Jesús en su vida, si bien predicó el Reino, no pretendió acumular ningún poder temporal. Escapó al monte cuando la multitud, después del milagro de la multiplicación de los panes, quería proclamarlo rey (Jn 6, 15). Tan sólo en los días próximos a su pasión y muerte en la cruz, admitió ser aclamado como Hijo de David y Rey de Israel (Jn 12, 12-16) para dar cumplimiento a las Sagradas Escrituras. Cuando poco después fue interrogado por Pilatos sobre las acusaciones de realeza que le hacían las autoridades judías, Jesús claramente dio a entender que si bien era Rey, su Reino no era de este mundo, ni político ni militar (Jn 18, 36-37).
En épocas pasadas la Iglesia, a partir de la era constantiniana, entendió en varias ocasiones la realeza de Cristo no sólo como un poder espiritual sino también como un poder temporal e incluso político para extender el Reino de Dios. Sin embargo esta idea se ha ido superando y a partir del Concilio Vaticano II la Iglesia comprende su misión en el mundo como un servicio de evangelización y promoción humana integral sin buscar privilegios que no estén en concordancia con esa misión.
Jesús es el rey de la Verdad y de la Caridad y quiere reinar en los corazones de los que creen en Él y confían en sus promesas.
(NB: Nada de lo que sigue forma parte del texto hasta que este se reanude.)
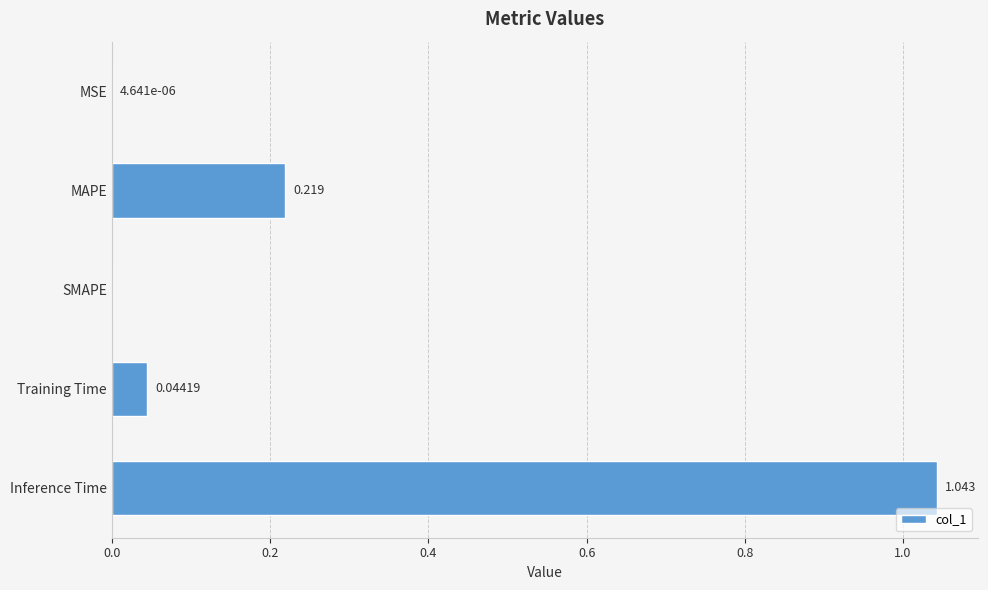

What is the average value?

0.3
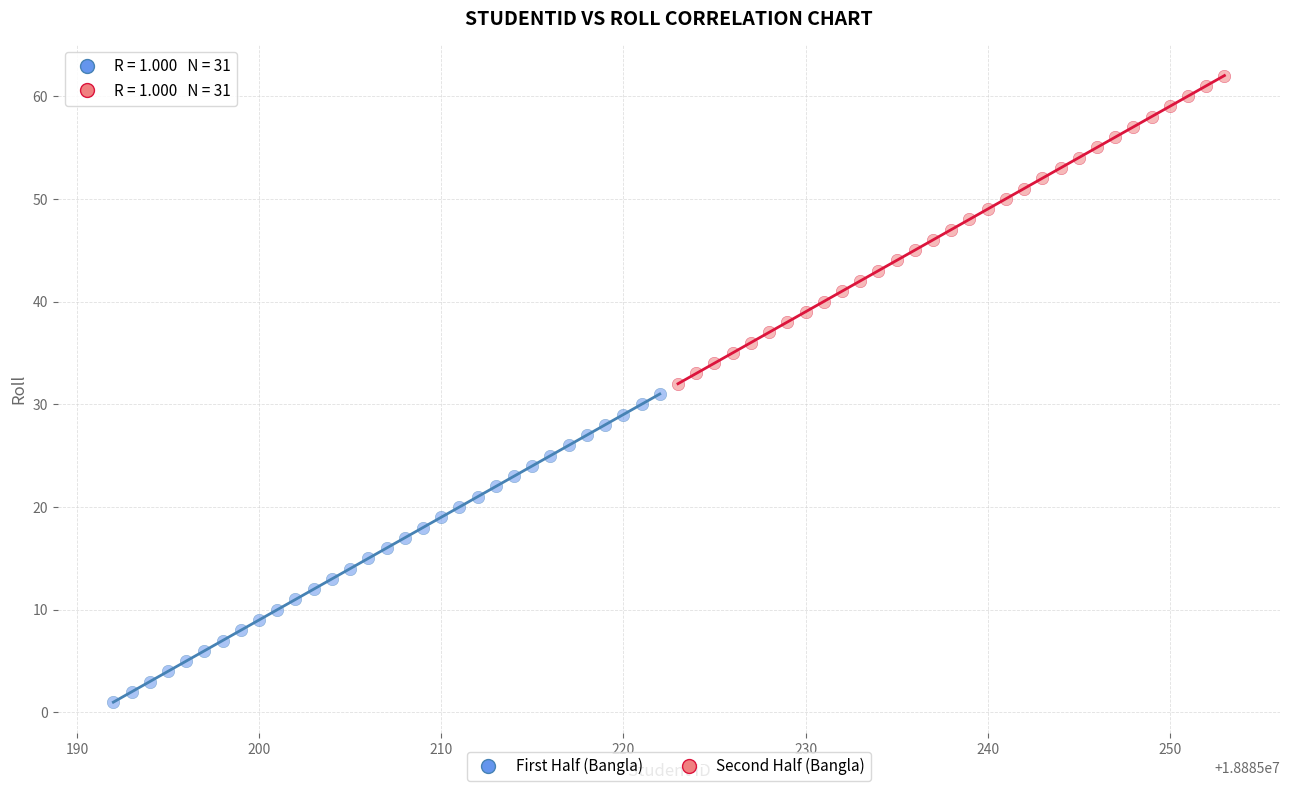

Which series reaches the maximum Y coordinate?

Second Half (Bangla)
Tan sólo al final de los tiempos vendrá con poder y majestad a juzgar a vivos y muertos y a dar a cada hombre según sus obras (Mt 25, 31-45). Con estas aclaraciones la Iglesia, dentro de la libertad de conciencia y del respeto a otras religiones y creencias, proclama la realeza universal de Jesús e invita a todos los pueblos a aceptarla como garantía de una paz verdadera basada en la justicia y en la fraternidad.
La fiesta de Cristo Rey nos remite obligadamente a la fiesta complementaria de María Reina, instituida por el Papa XII en 1951 por la constitución apostólica “Ad Coeli Reginam”. Fue fijada para el 31 de mayo, pero después del Concilio Vaticano en 1969 se trasladó al 22 de agosto, en la octava de la Asunción. Las bodas del Cordero, profetizadas en el Apocalipsis, preanuncian la apoteósica unión mística de Jesús y de la Nueva Jerusalén, representada excelsamente en la Virgen María, como culminación del maravilloso plan de Dios. Por eso la Iglesia hace suya la ferviente oración de la Rúaj (Espíritu) y la Novia, dirigida a Jesús para acelerar su venida: “¡Marana thá!” (¡Ven Señor Jesús!) (Ap 21-22).
Ha habido artistas que se han esforzado en plasmar en obras de arte monumentales la imagen de Cristo Rey. La más reconocida es la del Cristo Redentor en el Corcovado sobre la ciudad en Río de Janeiro que atrae las miradas de las personas que llegan a Brasil desde el Atlántico. En el año 2010 en Swiebodzin (Polonia) fue inaugurada la imagen de Cristo Rey, que con 33 metros de altura, más su corona sobrepuesta, llega a 36 m. Recientemente en junio 2011 Alan García, en las postrimerías de su mandato como Presidente de Perú, inauguró en las cercanías de Lima la majestuosa imagen de Cristo de Pacífico.
La más monumental imagen de Cristo sigue siendo la de Cochabamba (Bolivia) con 34.20 m de altura, una auténtica maravilla de arte, diseñada por César y Walter Terrazas Pardo, quienes se inspiraron en el Cristo Redentor brasileño. Construida entre los años 1987 y 1994, recibió el nombre de Cristo de la Concordia para afianzar la fraternidad entre clases sociales y grupos culturales y para recordar la visita del Papa Juan Pablo II en 1988. Los brazos abiertos de Jesús expresan la acogida y hospitalidad y al mismo tiempo la protección que Jesús ofrece todos los peregrinos que le ensalzan como Rey de Reyes y Señor de Señores (Ap 19, 16).